Facebook Video Extravaganza: Messenger, Instagarm, Live, Events & More
Facebook has released a bumper set of new video features as it orientates its product roadmap around interactive video experiences.
The headline-grabbing part of this vast product update is the Zoom and Houseparty cloning video streaming capabilities within Messenger and beyond. See new Messenger Rooms in above image.
However, at least for launch, few of these have a direct marketing application.
Most are not available to Pages, and there are currently no supporting ad features around any as yet. In further bad news, for marketing purposes, all will pull eyeballs and attention out of News Feeds and Stories into areas where marketing cannot yet access, diluting organic reach for Pages and potentially driving up ad costs.
Although on a more positive note, buried away within the product release, there are actually several useful updates for brand building, marketing and communications purposes.
Most notably around Facebook Live, Events, fund-raising and influencer activity.
Product Dev Booms While Revenue Goes South
While COVID-19 will inevitably hurt Facebook’s bottom line and share price, it is serving as a highly effective catalyst for product development and the remoulding of user behaviour.
In March 2019, Mark Zuckerberg outlined a new future for his empire, built around “privacy”, messaging and social interaction – over news feeds and mindless scrolling. With a global pandemic locking down around 2.5billion people, surging usage is leading to an acceleration of that product roadmap.
Mark Zuckerberg, Facebook CEO, via The Verge
“Video presence isn’t a new area for us. But it’s an area that we want to go deeper in, and it fits the overall theme, which is that we’re shifting more resources in the company to focus on private communication and private social platforms, rather than just the traditional broader ones.
So this is a good mix: we’re building tools into Facebook and Instagram that are helping people find smaller groups of people to then go have more intimate connections with, and be able to have private sessions with.”

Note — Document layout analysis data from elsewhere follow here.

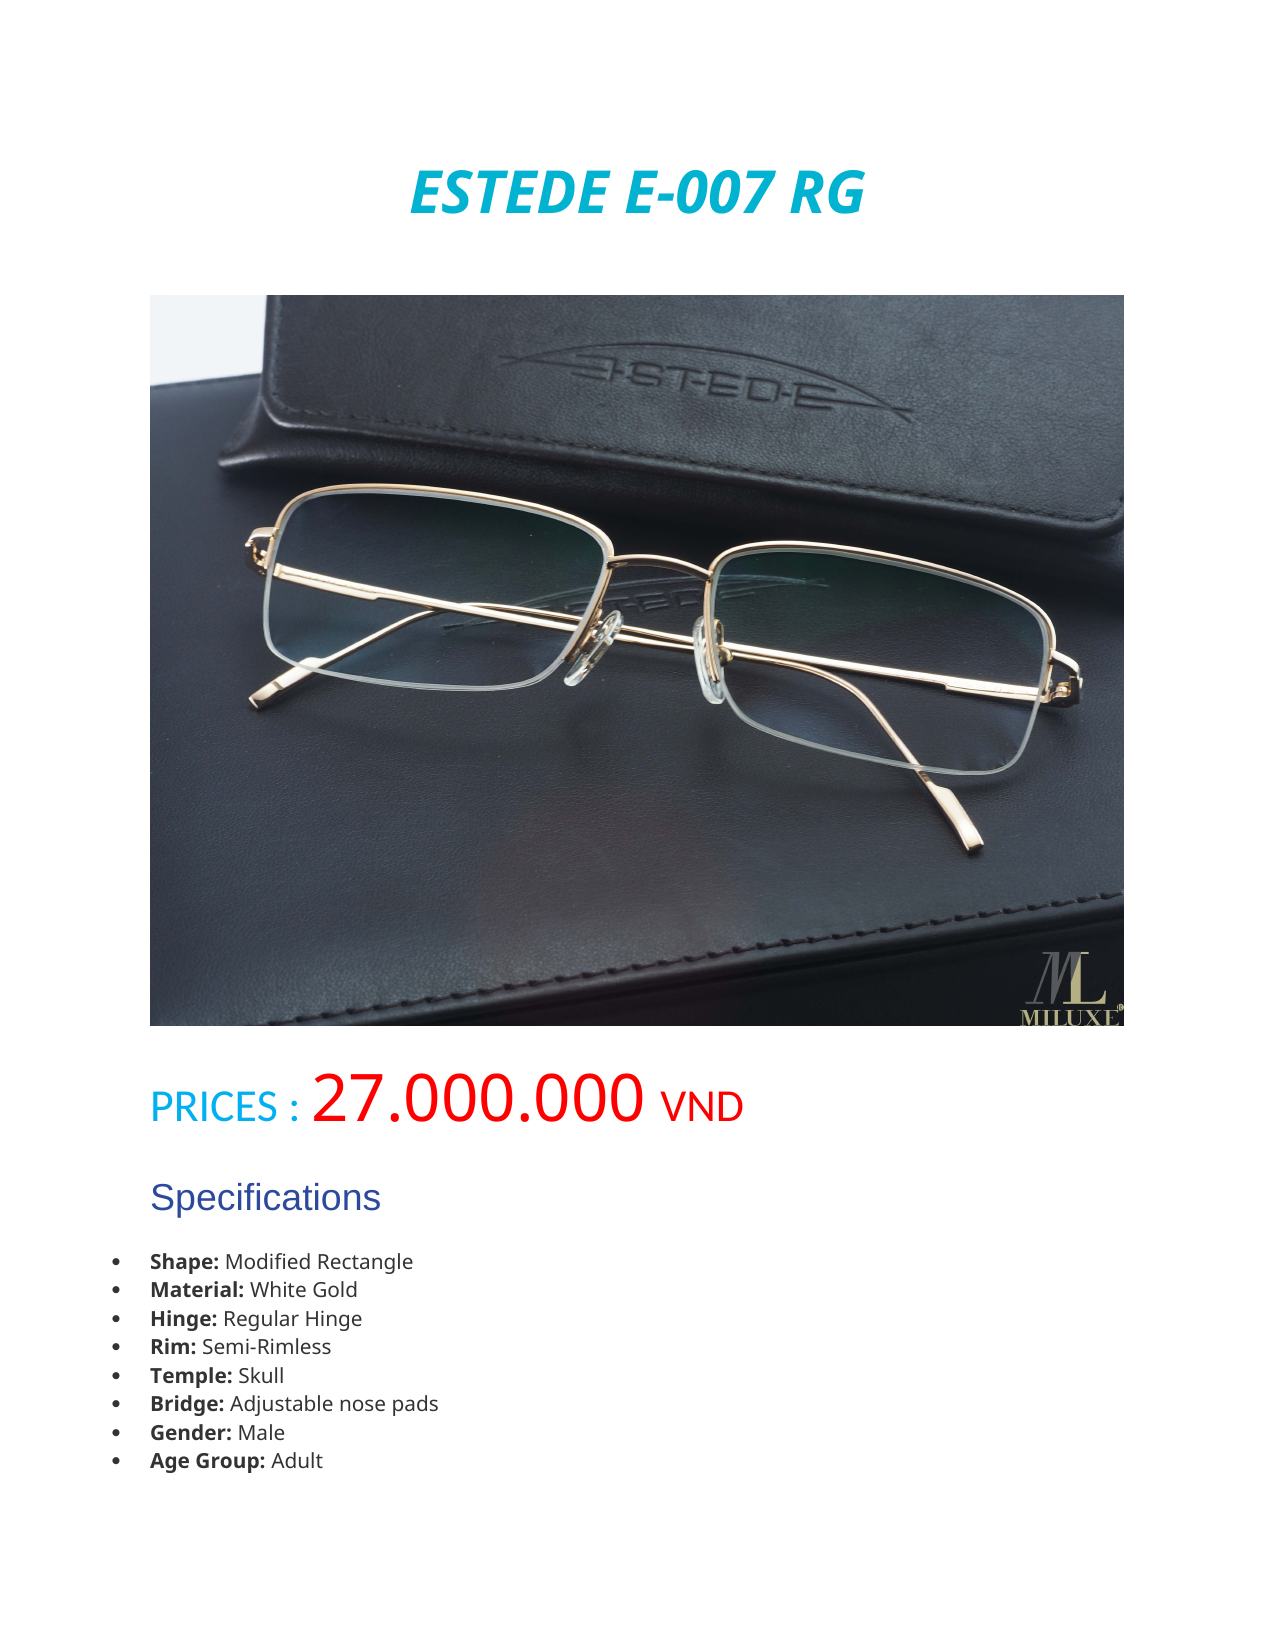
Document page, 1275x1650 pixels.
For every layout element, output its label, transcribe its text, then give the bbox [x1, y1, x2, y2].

subtitle ESTEDE E-007 RG [150, 150, 1125, 231]
text Specifications [150, 1174, 1125, 1218]
list Bridge: Adjustable nose pads [112, 1389, 1125, 1418]
list Hinge: Regular Hinge [112, 1304, 1125, 1332]
text PRICES : 27.000.000 VND [646, 1051, 1125, 1140]
list Age Group: Adult [112, 1446, 1125, 1475]
list Rim: Semi-Rimless [112, 1332, 1125, 1361]
list Gender: Male [112, 1418, 1125, 1446]
picture [150, 295, 1124, 1026]
list Shape: Modified Rectangle [112, 1247, 1125, 1276]
list Material: White Gold [112, 1276, 1125, 1304]
list Temple: Skull [112, 1361, 1125, 1389]
text PRICES : 27.000.000 VND [150, 1051, 311, 1140]
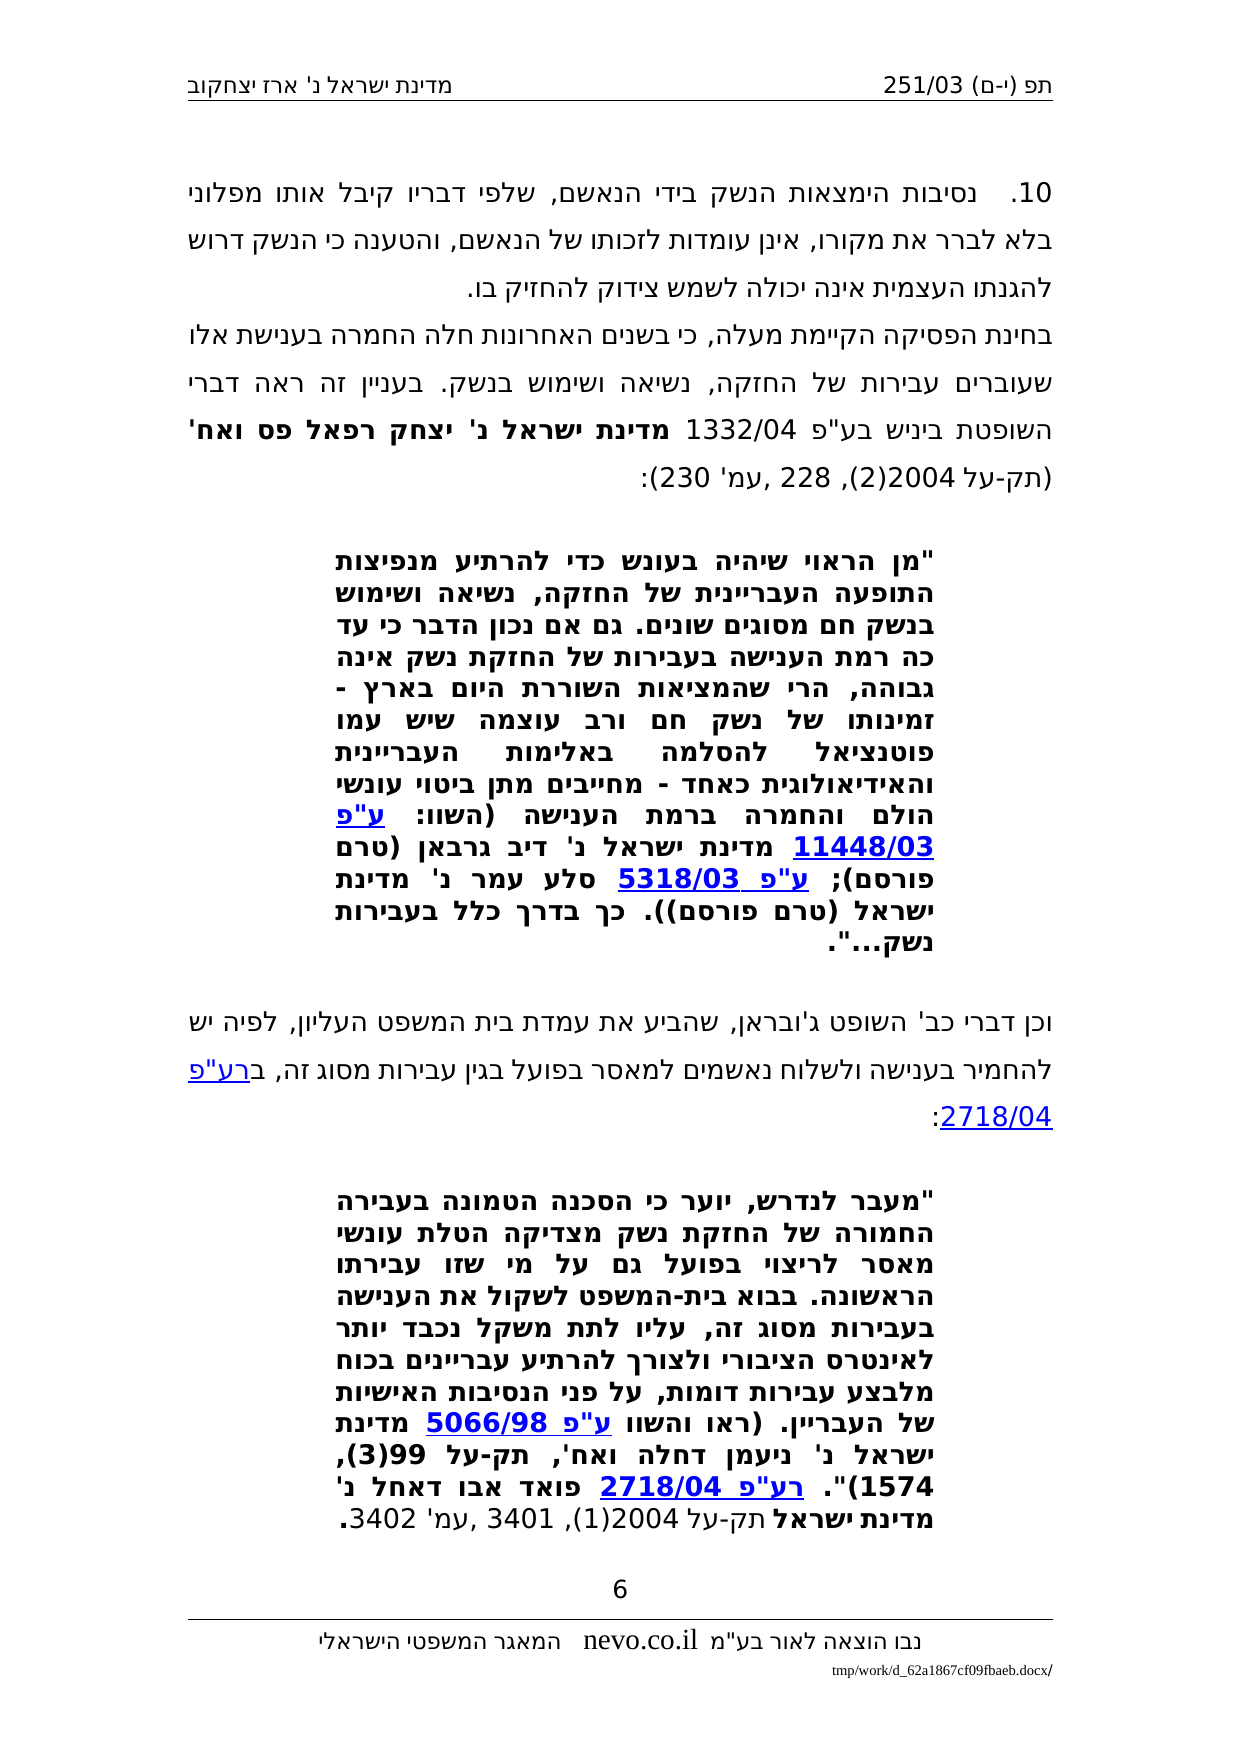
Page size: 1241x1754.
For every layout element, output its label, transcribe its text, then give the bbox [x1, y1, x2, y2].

text "מעבר לנדרש, יוער כי הסכנה הטמונה בעבירה החמורה של החזקת נשק מצדיקה הטלת עונשי מאסר לריצוי בפועל גם על מי שזו עבירתו הראשונה. בבוא בית-המשפט לשקול את הענישה בעבירות מסוג זה, עליו לתת משקל נכבד יותר לאינטרס הציבורי ולצורך להרתיע עבריינים בכוח מלבצע עבירות דומות, על פני הנסיבות האישיות של העבריין. (ראו והשוו ע"פ 5066/98 מדינת ישראל נ' ניעמן דחלה ואח', תק-על 99(3), 1574)". רע"פ 2718/04 פואד אבו דאחל נ' מדינת ישראל תק-על 2004(1), 3401 ,עמ' 3402.ו [335, 1185, 934, 1534]
text בחינת הפסיקה הקיימת מעלה, כי בשנים האחרונות חלה החמרה בענישת אלו שעוברים עבירות של החזקה, נשיאה ושימוש בנשק. בעניין זה ראה דברי השופטת ביניש בע"פ 1332/04 מדינת ישראל נ' יצחק רפאל פס ואח' (תק-על 2004(2), 228 ,עמ' 230): [187, 319, 1053, 494]
text 10. נסיבות הימצאות הנשק בידי הנאשם, שלפי דבריו קיבל אותו מפלוני בלא לברר את מקורו, אינן עומדות לזכותו של הנאשם, והטענה כי הנשק דרוש להגנתו העצמית אינה יכולה לשמש צידוק להחזיק בו. [187, 177, 1053, 304]
text וכן דברי כב' השופט ג'ובראן, שהביע את עמדת בית המשפט העליון, לפיה יש להחמיר בענישה ולשלוח נאשמים למאסר בפועל בגין עבירות מסוג זה, ברע"פ 2718/04: [187, 1007, 1053, 1133]
text "מן הראוי שיהיה בעונש כדי להרתיע מנפיצות התופעה העבריינית של החזקה, נשיאה ושימוש בנשק חם מסוגים שונים. גם אם נכון הדבר כי עד כה רמת הענישה בעבירות של החזקת נשק אינה גבוהה, הרי שהמציאות השוררת היום בארץ - זמינותו של נשק חם ורב עוצמה שיש עמו פוטנציאל להסלמה באלימות העבריינית והאידיאולוגית כאחד - מחייבים מתן ביטוי עונשי הולם והחמרה ברמת הענישה (השוו: ע"פ 11448/03 מדינת ישראל נ' דיב גרבאן (טרם פורסם); ע"פ 5318/03 סלע עמר נ' מדינת ישראל (טרם פורסם)). כך בדרך כלל בעבירות נשק...". [335, 546, 934, 958]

Zuckerberg announced last week that Messenger and WhatsApp now see 700 million people using audio and video calls each day, while Facebook and Instagram Live videos now reach 800 million people per day.
Even More New Features For Facebook Live
Following on from recent improvements to Facebook Live, Facebook is bringing back “Live With”, which was removed in December last year.
Live With is a built-in co-broadcasting feature for Facebook Live that lets you invite another person into your live broadcast and stream to an audience. With this feature, you can bring on a guest speaker, interview an expert, or perform with a fellow artist, among other use cases.
As the host, you can select a guest to go Live With during a mobile live broadcast from your Page or profile.
Note, while Pages can go Live With a profile, they cannot add another Page to their live stream. An annoying feature for marketers, but hopefully something which can be rectifed in time, or at least fall under Branded Content opportunities.
The host can add or remove their guest from the live broadcast at any time. Similarly, guests can remove themselves from the live broadcast at any time.
On a related note, Instagram Live is now available on desktop.
Instagrammers can interact and comment from desktop, handy for gym’s doing fitness classes, for example. After you go live, you’ll soon be able to save your videos to IGTV, so they stick around longer than the 24-hour limit in Stories and are easier for others to find.
Facebook Events Are Coming Back Online
Due to social distancing measures, Facebook explained a few weeks ago how it had redeployed its Events product team to work on Live video style experiences.
As part of the recent video release, Facebook has announced that you will shortly be able to mark Facebook Events as online only and, in the coming weeks, integrate Facebook Live so you can broadcast to your guests.
To support creators and small businesses, Facebook plans to add the ability for Pages to charge for access to events with Live videos on Facebook – anything from online performances to classes to professional conferences.
Similarly, in the not-for-profit space, you can now add the donate button to Live videos wherever nonprofit fundraisers are available.
Lastly, for influencers (or Creators as Facebook prefers) it is expanding its Stars feature to more Pages and more countries, whereby users can send Stars to creators while they are streaming and they’ll earn 1 cent for every Star.
All in all, Friday's announcement is perhaps one of Facebook’s biggest ever single product updates.
Whatever happens post COVID-19, the new “normal” with social media marketing will look very different from what it was at the beginning of 2020.